▶ _Task requirements_:
**1)** Answer these from the passage on the Great Orme copper mine:
(a) About how many stone hammers have been unearthed since 1987?
(b) What share of tin was mixed with copper to make bronze?
(c) How far away was Cornwall, the nearest source of tin?
**2)** Carry the passage on the Great Orme copper mine forward from its last sentence.

The route through the tunnels for visitors has been carefully excavated since 1990. It reveals openings to previously unknown areas of the mine – many of which are too small to walk through.

Information poster at the entrance to the underground mines

Carbon dating in the Great Cavern in the central section of the mine suggests that it was mined in the middle of the Bronze Age, 3,500 years ago. It would have produced an enormous tonnage of copper metal. It is a huge cavern and so dark that it is illuminated by bright lights further in.

Early Bronze Age miners would have had a number of tools available to them. Around 3000 stone hammers have been unearthed since 1987. These were made from some of the hardest rocks, like dolorite, diorite and basalt, most lumps of which would have been found washed up on the beach. Battered markings on the hammers give evidence to the fact that the rock being worked was also fairly hard. When it was too hard to be worked with tools, a process called fire-setting was used. A fire was lit against hard areas of rock, causing it to crack. As with the use of animal fat lamps in the tunnels, fire-setting was hazardous as it burnt valuable oxygen.

Later in the period, tools were made of bronze:

Over 35,000 animal bones have been found at the mine, including cows, sheep, pigs, deer, dogs and rodents. Some of them would have been used for food, others by the earlier miners as chisels and scrapers in the mines.

The only Bronze Age smelting site in Britain was on the Great Orme.  As shown in the images below, copper ore was first broken into small fragments with stone hammers  before being fed into the kiln fuelled by charcoal, which burns at a much higher temperature than wood. The ore was changed into metal by heating it at temperatures around 1,100 degrees centigrade – which they wouldn’t have been able to measure, so I imagine they would simply get the furnace as hot as they could. The process is called smelting. Miners soon realised that on its own, copper ore is soft, and that by mixing it with 10% of tin they could produce the harder metal, bronze. The molten metal was poured into moulds and used to create a variety of objects.

As well as tools and weapons of all types, including spears, daggers, swords and shields, bronze could be made into many things, such as cups, cauldrons and the items named in to image below:

The many uses of bronze

This next image shows how broken or damaged metal implements were re-melted and re-cast into new ones:

There is plenty of evidence to show that an extensive trade network was in place during the Bronze Age.  The nearest source of tin needed to make Bronze on the Great Orme was Cornwall, 300 miles away. During the mid Bronze Age (3,500 years ago) a distinctive type of axe was made in North Wales. Hoards of these axes have been found in France and it is believed that the Great Orme copper was the main source of metal used. The metal has also been found in artefacts across Europe, stretching from Brittany to the Baltic.

▶ _Information shown_:
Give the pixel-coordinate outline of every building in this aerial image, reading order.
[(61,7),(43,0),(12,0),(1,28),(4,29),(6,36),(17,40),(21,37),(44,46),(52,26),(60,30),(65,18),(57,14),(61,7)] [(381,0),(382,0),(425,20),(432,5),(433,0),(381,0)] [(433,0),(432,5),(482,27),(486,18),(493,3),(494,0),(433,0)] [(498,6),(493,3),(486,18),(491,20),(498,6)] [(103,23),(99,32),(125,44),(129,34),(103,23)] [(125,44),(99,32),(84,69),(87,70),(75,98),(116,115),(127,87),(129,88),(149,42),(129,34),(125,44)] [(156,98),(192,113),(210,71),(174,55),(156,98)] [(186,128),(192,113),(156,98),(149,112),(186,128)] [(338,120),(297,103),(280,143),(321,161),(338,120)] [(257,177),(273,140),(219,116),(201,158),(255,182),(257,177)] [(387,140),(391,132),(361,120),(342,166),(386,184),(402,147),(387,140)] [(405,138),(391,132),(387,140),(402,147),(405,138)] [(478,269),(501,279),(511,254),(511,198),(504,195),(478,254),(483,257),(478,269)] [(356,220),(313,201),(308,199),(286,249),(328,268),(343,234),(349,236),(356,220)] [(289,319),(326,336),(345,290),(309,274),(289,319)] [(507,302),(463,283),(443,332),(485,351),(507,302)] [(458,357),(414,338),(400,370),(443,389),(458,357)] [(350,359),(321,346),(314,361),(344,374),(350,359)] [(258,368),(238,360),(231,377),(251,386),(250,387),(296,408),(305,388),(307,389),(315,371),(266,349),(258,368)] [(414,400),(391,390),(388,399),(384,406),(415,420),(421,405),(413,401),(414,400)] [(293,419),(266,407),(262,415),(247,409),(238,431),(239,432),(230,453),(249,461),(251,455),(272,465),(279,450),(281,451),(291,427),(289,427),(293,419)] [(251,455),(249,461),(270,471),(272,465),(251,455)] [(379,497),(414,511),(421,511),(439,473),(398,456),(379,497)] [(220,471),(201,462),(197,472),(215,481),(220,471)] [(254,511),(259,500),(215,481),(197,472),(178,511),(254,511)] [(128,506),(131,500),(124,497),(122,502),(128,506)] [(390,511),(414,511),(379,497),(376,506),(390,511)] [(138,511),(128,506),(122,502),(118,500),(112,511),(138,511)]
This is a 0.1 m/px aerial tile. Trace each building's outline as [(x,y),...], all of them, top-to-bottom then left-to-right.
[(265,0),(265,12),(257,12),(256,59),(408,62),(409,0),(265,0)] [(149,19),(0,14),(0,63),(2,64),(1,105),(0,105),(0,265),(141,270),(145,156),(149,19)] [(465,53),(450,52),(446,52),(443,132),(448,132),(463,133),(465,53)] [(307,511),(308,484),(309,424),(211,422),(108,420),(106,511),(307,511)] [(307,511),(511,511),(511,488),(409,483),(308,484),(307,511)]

▶ _Expected answers_:
**1)**
(a) Around 3000.
(b) 10%.
(c) 300 miles.

**2)**
Bronze Age boats found in Britain  suggest that trade was conducted by sea. The boats were capable of carrying cargoes of up to 2 tonnes and would have been able to cross the English Channel to France or Holland.

Bronze Age Travel
The mines on the Great Orme would have brought wealth and power to those who controlled them and the people of the Great Orme flourished with them.

Copper mines brought wealth and power to those who controlled them

Bronze Age copper mining on the Great Orme finally stopped when they reached the water table, by which time iron was the new material and the demand for copper declined. After a very long lull in interest, during which the mine seems to have been almost forgotten, there was a renewal during the Industrial Revolution in the 18th and 19th centuries. Water was pumped out and shafts were sunk down to 470 feet (sea level). But eventually, Llandudno became known more as a popular Victorian seaside town than a mining town. The mines were covered over by spoil at the end of the 19th century and once again forgotten.

Although a great deal of excavation has already taken place since 1987, archaeological work will continue on both the surface and underground workings for decades. Tens of thousands of mine waste still cover large areas of the early mine workings and who knows what else will be discovered about this amazing site.

Visitor Centre
The Visitor Centre provides plenty of information about the site, including a short introductory film, a model Bronze Age village, rock and ore specimens area and colourful posters around the walls to explain all about Bronze Age life on the Great Orme and working in the copper mines. The latter were the source of the snippets I’ve used in this post.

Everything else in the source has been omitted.